Sydney: The advice is to just fucking do it. The “fucking” is necessary there. It's so important to actually write. Some people will tell you that thinking about writing counts as writing—it doesn't. The act of writing is important. Anybody that is interested in writing should just do it. You don't need to be a Pulitzer Prize winning novelist to be a writer. The second you start putting words to a page, you are a writer and you are an author. Advice I see all the time is to keep a journal. Words on a page are always valuable, even if it's just for you.

Finally, I’m always looking for new book recommendations, and who better to get a recommendation from than a creative writing student! So what should I read next?

Lauralee: Yes, I'm currently reading Her Body and Other Parties by Carmen Maria Machado. She is just the most brilliant, beautiful writer, ever. She also has a book called In the Dream House, which is about a queer abusive relationship and it's told in like half poetry-half prose vignettes. They're beautiful. I mean, they're devastating, but she is stunning. She’s an on-the-rise writer and I would recommend for everyone to read her work.
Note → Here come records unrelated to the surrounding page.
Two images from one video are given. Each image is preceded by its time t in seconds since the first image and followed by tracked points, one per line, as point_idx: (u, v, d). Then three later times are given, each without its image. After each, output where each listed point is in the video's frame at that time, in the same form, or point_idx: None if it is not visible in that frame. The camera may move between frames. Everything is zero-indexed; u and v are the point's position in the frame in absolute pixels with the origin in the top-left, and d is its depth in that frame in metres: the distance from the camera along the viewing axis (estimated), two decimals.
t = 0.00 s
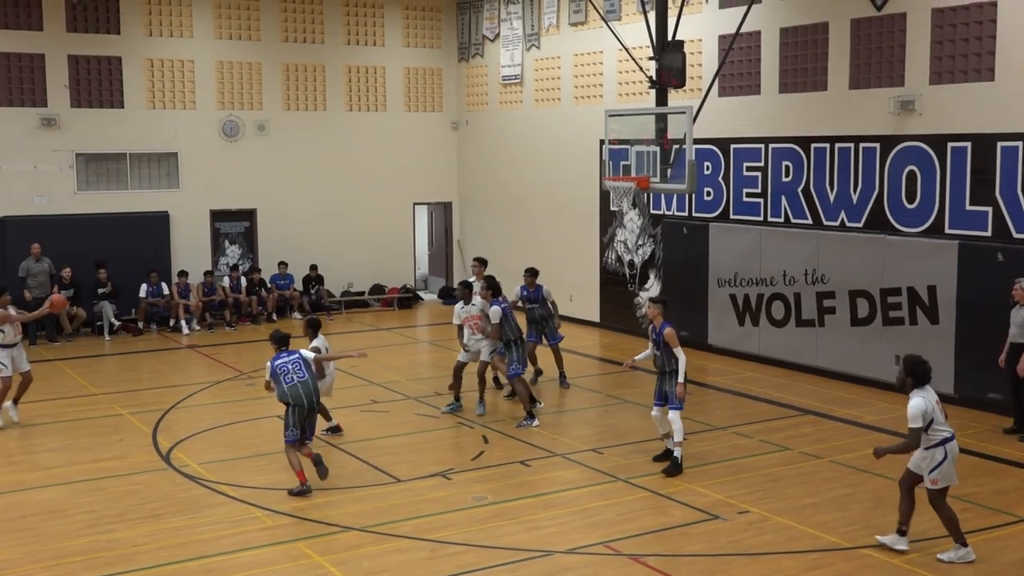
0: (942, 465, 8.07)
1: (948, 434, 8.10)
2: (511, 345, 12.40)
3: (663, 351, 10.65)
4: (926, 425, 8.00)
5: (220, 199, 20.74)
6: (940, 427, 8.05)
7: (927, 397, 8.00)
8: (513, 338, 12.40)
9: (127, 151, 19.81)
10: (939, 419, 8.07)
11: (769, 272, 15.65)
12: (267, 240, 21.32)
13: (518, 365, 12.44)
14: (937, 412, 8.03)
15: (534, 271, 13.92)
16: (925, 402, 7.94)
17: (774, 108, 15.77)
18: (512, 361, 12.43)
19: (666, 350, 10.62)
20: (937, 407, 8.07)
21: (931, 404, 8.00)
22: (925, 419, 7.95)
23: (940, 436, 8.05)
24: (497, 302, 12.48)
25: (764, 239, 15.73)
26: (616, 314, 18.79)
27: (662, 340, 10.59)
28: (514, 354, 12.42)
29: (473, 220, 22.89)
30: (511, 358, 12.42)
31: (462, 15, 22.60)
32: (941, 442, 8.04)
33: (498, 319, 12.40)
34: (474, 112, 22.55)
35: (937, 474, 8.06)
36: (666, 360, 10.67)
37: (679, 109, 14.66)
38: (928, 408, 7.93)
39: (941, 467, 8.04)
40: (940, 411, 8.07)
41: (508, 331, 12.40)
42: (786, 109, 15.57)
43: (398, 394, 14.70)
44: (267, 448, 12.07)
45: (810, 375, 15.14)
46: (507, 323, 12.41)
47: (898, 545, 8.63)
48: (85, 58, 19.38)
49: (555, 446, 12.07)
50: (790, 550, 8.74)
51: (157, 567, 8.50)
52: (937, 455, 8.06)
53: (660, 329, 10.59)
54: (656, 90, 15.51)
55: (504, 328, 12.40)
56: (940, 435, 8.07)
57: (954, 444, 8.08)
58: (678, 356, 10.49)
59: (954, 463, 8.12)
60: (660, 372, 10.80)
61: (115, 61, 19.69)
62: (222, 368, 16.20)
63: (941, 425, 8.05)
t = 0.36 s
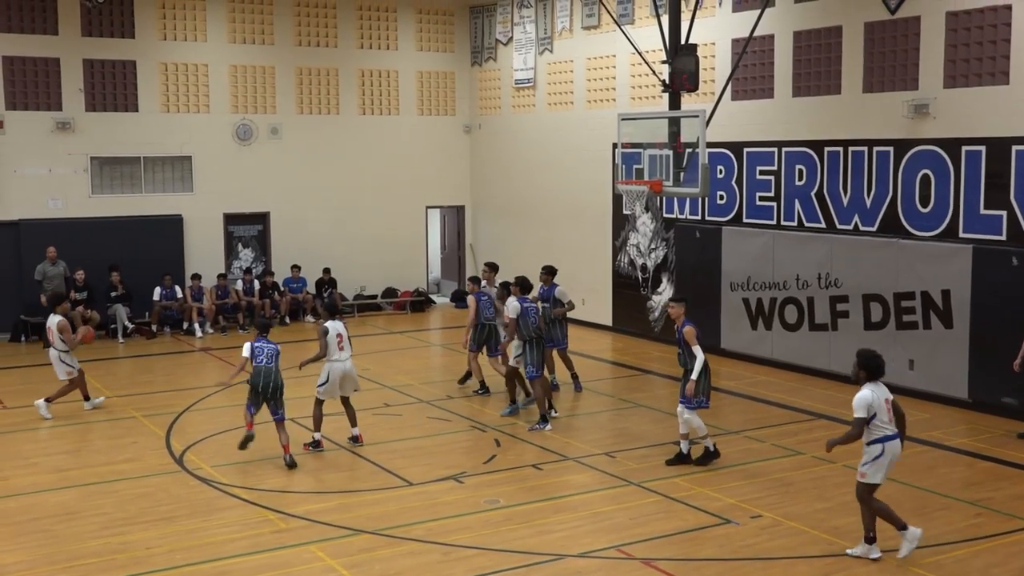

Sydney: I think anything by Khaled Hosseini is fantastic. He did The Kite Runner, A Thousand Splendid Suns, and other stuff. But those are the two that I've read and they are fantastic—super impactful. I recommend The Book Thief to absolutely everybody. If you're looking for a short story collection, for class last year, I chose to read Interpreter of Maladies by Jhumpa Lahiri, and it was fantastic. [It’s a] beautiful analysis on love and loss and connection. [Also,] Perks of Being a Wallflower —one of the best books I think ever written. I could go on for hours but I'm gonna stop there.